What is LSD? A Look at LSD Research (1950-1980)

The article What is LSD? A Look at LSD Research (1950-1980) was originally published on Microdose.

To help celebrate Bicycle Day, Microdose is devoting the month of April to an exploration of LSD. To help answer the question of what is LSD — we take a look at the early days of LSD research. 

LSD (lysergic acid diethylamide) has captivated scientists, clinicians, and the general public since its discovery by Swiss chemist Albert Hofmann in 1938. Starting in the 1950s, LSD research saw a surge of interest despite legal restrictions and social stigma. Cultural turmoil and pushback from conservative segments of society and politics led to the eventual criminalization of psychedelics like LSD in 1970 — and this relegation of LSD to the underground buried much of the promising early research. 

But LSD did have a golden era as a potential wonder drug. Throughout the 1950s, LSD was distributed to hundreds of researchers, being used in psychotherapy and experimental treatments for alcoholism, anxiety disorders, and other mental health issues. Time magazine and other mainstream platforms published many positive reports on LSD during the 50s.

Here’s a list of some major LSD studies conducted between 1950 and 1980.



LSD and Alcoholism 

The Use of LSD in Psychotherapy and Alcoholism (1967) 

A compilation of research papers edited by Dr. Harold A. Abramson that explores the potential benefits and applications of lysergic acid diethylamide (LSD) in psychotherapy and treating alcoholism. The book offers a comprehensive account of the early experiments, case studies, and clinical trials conducted during the 1950s and 1960s, showcasing the potential therapeutic effects of LSD in treating various mental health conditions, including anxiety, depression, and addiction.

Key findings include the possible efficacy of LSD in facilitating psychological breakthroughs, promoting self-awareness, and reducing cravings in alcoholic patients. 

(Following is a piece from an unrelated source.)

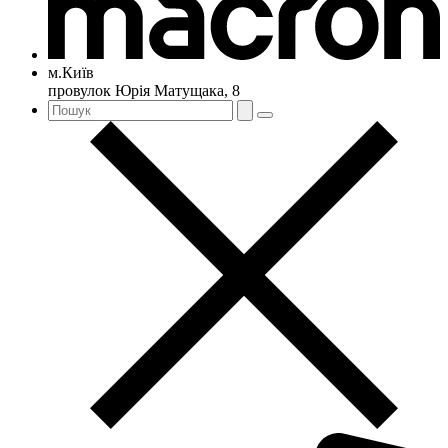
м.Київ
провулок Юрія Матущака, 8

Abramson, H.A. (Ed.) (1967). The Use of LSD in Psychotherapy and Alcoholism. New York: Bobbs-Merrill.



Psychedelic therapy utilizing LSD in the treatment of the alcoholic patient: a preliminary report (1970)

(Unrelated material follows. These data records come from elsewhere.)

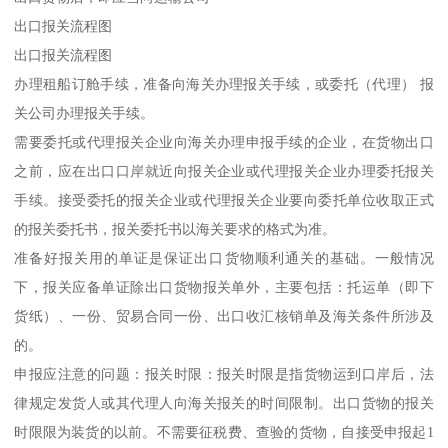
出口报关流程图
出口报关流程图
办理租船订舱手续，准备向海关办理报关手续，或委托（代理） 报
关公司办理报关手续。
需要委托或代理报关企业向海关办理申报手续的企业，在货物出口
之前，应在出口口岸就近向报关企业或代理报关企业办理委托报关
手续。接受委托的报关企业或代理报关企业要向委托单位收取正式
的报关委托书，报关委托书以海关要求的格式为准。
准备好报关用的单证是保证出口货物顺利通关的基础。一般情况
下，报关应备单证除出口货物报关单外，主要包括：托运单（即下
货纸）、一份、贸易合同一份、出口收汇核销单及海关条件所涉及
的。
申报应注意的问题：报关时限：报关时限是指货物运到口岸后，法
律规定发货人或其代理人向海关报关的时间限制。出口货物的报关
时限限为装货的以前。不需要征税费、查验的货物，自接受申报起1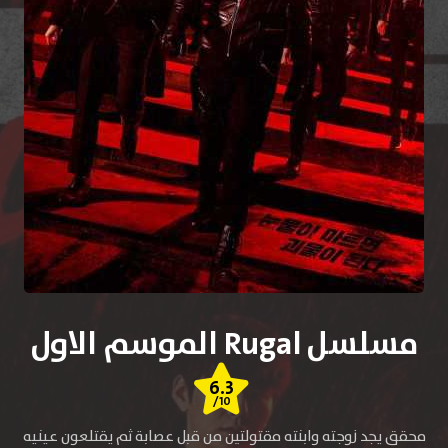
مسلسل Rugal الموسم الاول
6.3
/10
محقق يجد زوجته وابنته مقتولتين من قبل عصابة ثم يقتلعون عينيه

Much of the early research on LSD focused on alcoholism, a condition that society placed unique focus on during that era. A 1970 study published in the journal Quarterly Journal of Studies on Alcohol investigated the potential of LSD-assisted psychotherapy in treating alcoholism. The study found that LSD-assisted psychotherapy significantly reduced alcohol consumption in alcoholic patients.

Reference: Kurland, A. A., Unger, S., Shaffer, J. W., & Savage, C. (1970). Psychedelic therapy utilizing LSD in the treatment of the alcoholic patient: a preliminary report. The American Journal of Psychiatry



LSD and Creativity

The effects of LSD-25 on creativity and tolerance to regression (1967)

A 1967 study published in the journal Nature examined the effects of LSD on creativity and problem-solving. The researchers found that LSD increased the ability of participants to generate novel solutions to complex problems.

Reference: Zegans, L. S., Pollard, J. C., & Brown, D. (1967). The effects of LSD-25 on creativity and tolerance to regression. Archives of General Psychiatry, 16(6), 740-749.



LSD and Cancer Patients

LSD-assisted psychotherapy with terminal cancer (1973)

The paper describes the results of a clinical study exploring the potential of a complex psychotherapeutic program utilizing psychedelic compounds to alleviate the emotional and physical suffering of cancer patients. A total of 60 cancer patients participated in this experimental study. In 44 of these patients, LSD (200-500 μg per os) was administered as an adjunct to psychotherapy

Grof, S., Goodman, L. E., Richards, W. A., & Kurland, A. A. (1973b). LSD-assisted psychotherapy with terminal cancer. International Pharmaco psychiatry.



Other research and studies: 

Use of d-lysergic acid diethylamide in the treatment of alcoholism. Chwelos, N., Blewett, D., Smith, C. & Hoffer, A. (1959)..Quarterly Journal of Studies on Alcohol

Hollister, L., Shelton, J. & Krieger, G. (1969) A controlled comparison of lysergic diethylamide (LSD) and dextroamphetamine in alcoholics. American Journal of Psychiatry

Jensen, S. & Ramsay, R. (1963) Treatment of chronic alcoholism with lysergic acid diethylamide. Canadian Psychiatric Association Journal




The pioneering studies conducted on LSD between 1950 and 1980 laid the groundwork for our understanding of the drug’s effects, mechanisms of action, and potential therapeutic applications. While these early studies faced numerous challenges, they contributed significantly to the field of psychedelic research and informed the renaissance of psychedelic studies that emerged in the 21st century.